#### TEXTO PARA LEITURA

◆ ◆ ◆ ◆ ◆ ◆ ◆

SG - Um passarinho me contou que você começou na escrita pela poesia e nunca publicou um poema. Conte-me: por que isso aconteceu? Como foi seduzido pela prosa?

 

CL – Deve ter sido um passarinho mesmo, porque eu os adoro e vivo botando em meus contos. Na verdade, comecei pela poesia. E também fazendo letras de músicas para amigos. Da poesia, saltei foi para a prosa, mas uma prosa poética, que também se mesclava à crônica, ao ensaio. Mas eu sempre achei que meu destino era a prosa de ficção, e me frustrava muito não poder escrever como os escritores que eu admirava. Eu vivia (isso eram os anos 70) querendo escrever como Dalton Trevisan (meu primeiro conto realizado era uma imitação descarada dos dele), como Clarice, Machado, Edgar Allan Poe, um monte de gente. Nos anos 80, eu saltei de vez para a prosa. Demorei muito a ficar contente com um conto meu. Escrevia e rasgava, escrevia e rasgava, montanhas de papel, de horas que eu considerava perdidas. Também queria escrever novelas (romances me pareciam exigir fôlego demais), que também rasgava. Só vim a publicar um livro de contos em 2000, aos 48 anos, como disse. Eu queria estrear só quando estivesse inteiramente certo de estar escrevendo alguma coisa decente. Minha autocrítica era pra lá de implacável. Não me importei nunca de passar anos, décadas, me purgando.

 

De certo modo, a poesia me parecia insatisfatória porque, aos poucos, me parecia falar com menos e menos leitores. Eu queria algo mais vasto, mais comunicativo, sem abrir mão daquelas ideias. Até hoje acredito que a minha prosa tem heranças desse poeta obscurecido.

 

 

SG - Fale, por favor, de seus modelos ou referências literárias, nacionais ou estrangeiros, do passado ou do presente.

◆ ◆ ◆ ◆ ◆ ◆ ◆

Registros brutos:
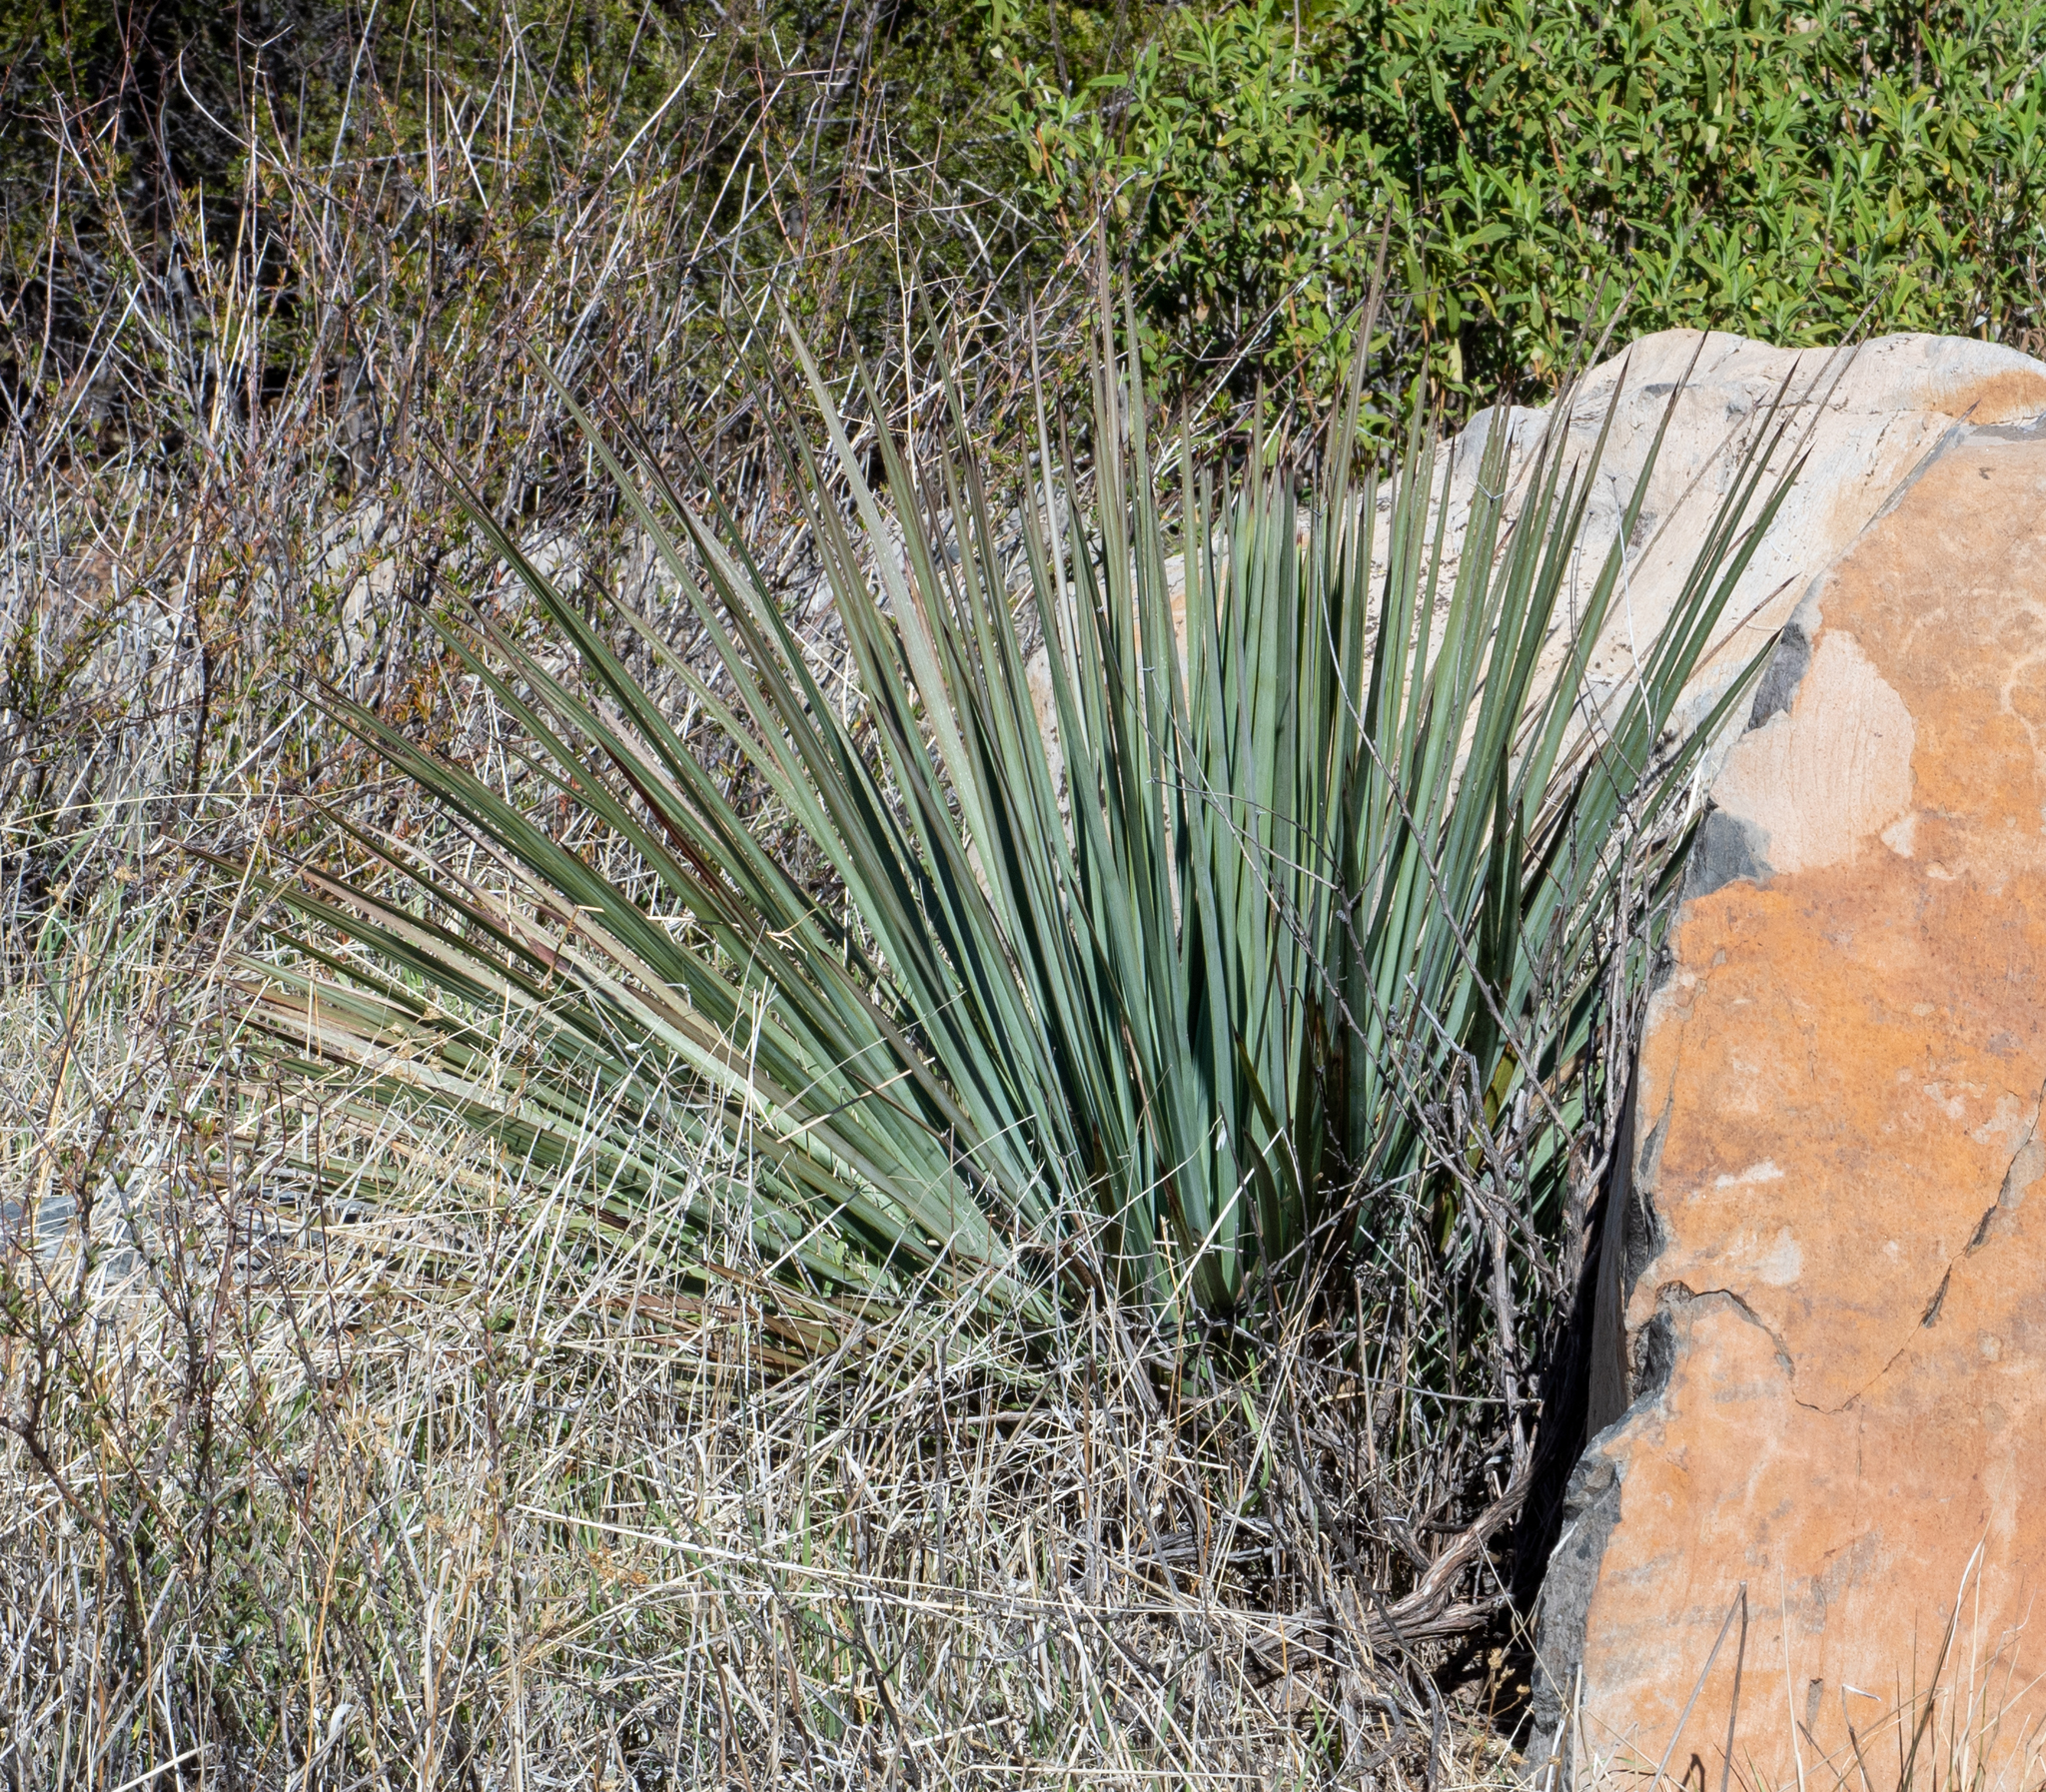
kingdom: Plantae
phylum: Tracheophyta
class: Liliopsida
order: Asparagales
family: Asparagaceae
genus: Hesperoyucca
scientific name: Hesperoyucca whipplei
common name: Our lord's-candle
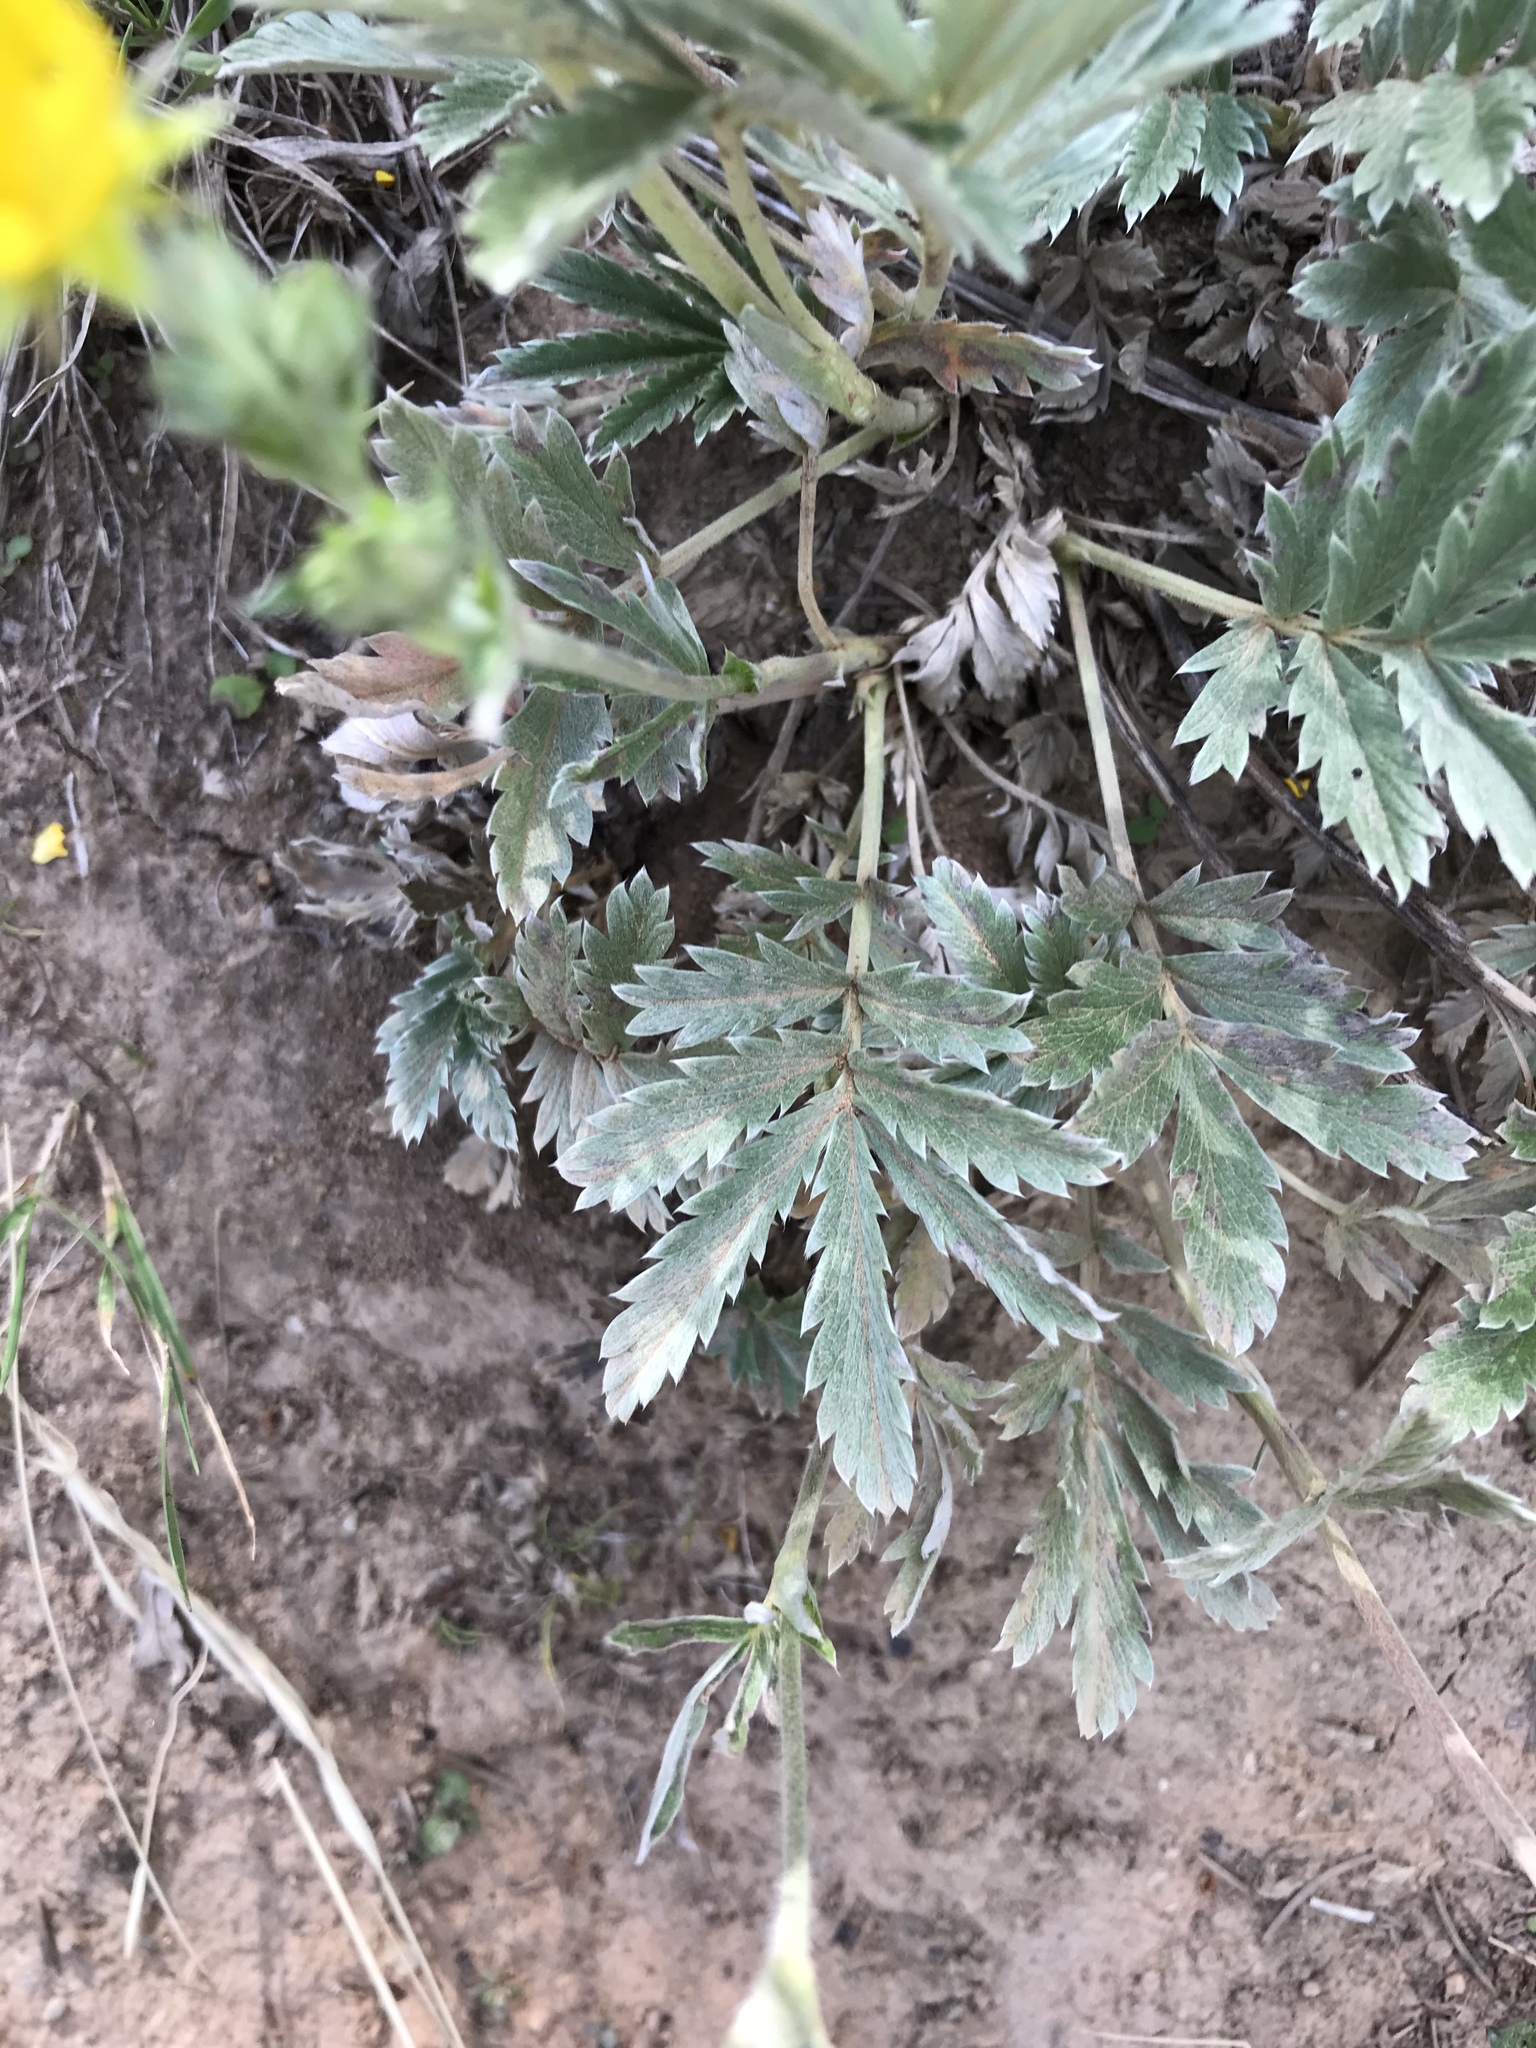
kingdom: Plantae
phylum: Tracheophyta
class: Magnoliopsida
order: Rosales
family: Rosaceae
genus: Potentilla
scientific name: Potentilla hippiana
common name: Woolly cinquefoil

◆ ◆ ◆ ◆ ◆ ◆ ◆

#### TAREFA PROPOSTA A
Segundo a entrevista, em que ano e com que idade o entrevistado publicou seu primeiro livro de contos?
#### TAREFA PROPOSTA B
Prossiga com a entrevista a partir do ponto em que ela para.

#### RESPOSTA DO EXERCÍCIO A
Em 2000, aos 48 anos.

#### RESPOSTA DO EXERCÍCIO B
CL – Minhas primeiras paixões foram livros de Francisco Marins, Monteiro Lobato, Julio Verne, eu adorava gibis de Tarzan, Zorro, lia fotonovelas e tudo que me caísse nas mãos, incluindo livros policiais, de terror, de mistério, em edições de bolso que um parente meu tinha (em casa não havia uma biblioteca).  Depois, um dia alguém me emprestou um livro que me virou a cabeça — eu tinha 14 anos e era o Capitães da areia, do Jorge Amado. Quis, então, ler coisas mais ousadas, questionando violentamente o meio que me cercava, a Igreja, as convenções, tudo... Fui parar em Dostoiévski. Um amigo tinha uma coleção inteira. Foi a maior comoção literária daquela minha fase da juventude, não esquecerei nunca. Creio que foi ali, no meio de Ivan, Raskolnikov, Aliosha, Marmeladov, vagando febril por tanta humanidade, que nasceu meu desejo mais pronunciado de ser prosador. Depois, vieram muitos outros autores e, decididamente, passei as décadas de 70 e 80 inteira lendo principalmente Proust. Dos brasileiros, lia muito Clarice, Graciliano, Machado, Rosa. De Graciliano Ramos, tenho certeza que ficou muito em mim. Eu ficava perturbado com aqueles personagens — Luis da Silva, Paulo Honório, o realismo aguçado, a prosa muito precisa e muito dura. (Graciliano até hoje me parece necessário reler por um dever de purificação). Mas queria também o mistério, a poesia, o inesperado de Clarice. Outros nomes: Campos de Carvalho, Lúcio Cardoso, Rachel Jardim, Loyola Brandão, Lígia Fagundes Telles... Com Loyola e Rachel Jardim, acabei me correspondendo pessoalmente, mais tarde.

 

Acho que o Brasil literário é um espanto em termos qualitativos: ter gente como Rosa, como Clarice, como Machado! Mas, se você me perguntasse qual o livro que mais me marcou, eu responderia meio automaticamente: Em busca do tempo perdido. Proust, para mim, é o maior de todos os escritores.

 

 

SG - Quem são os seus autores contemporâneos preferidos e qual é a sua relação com eles?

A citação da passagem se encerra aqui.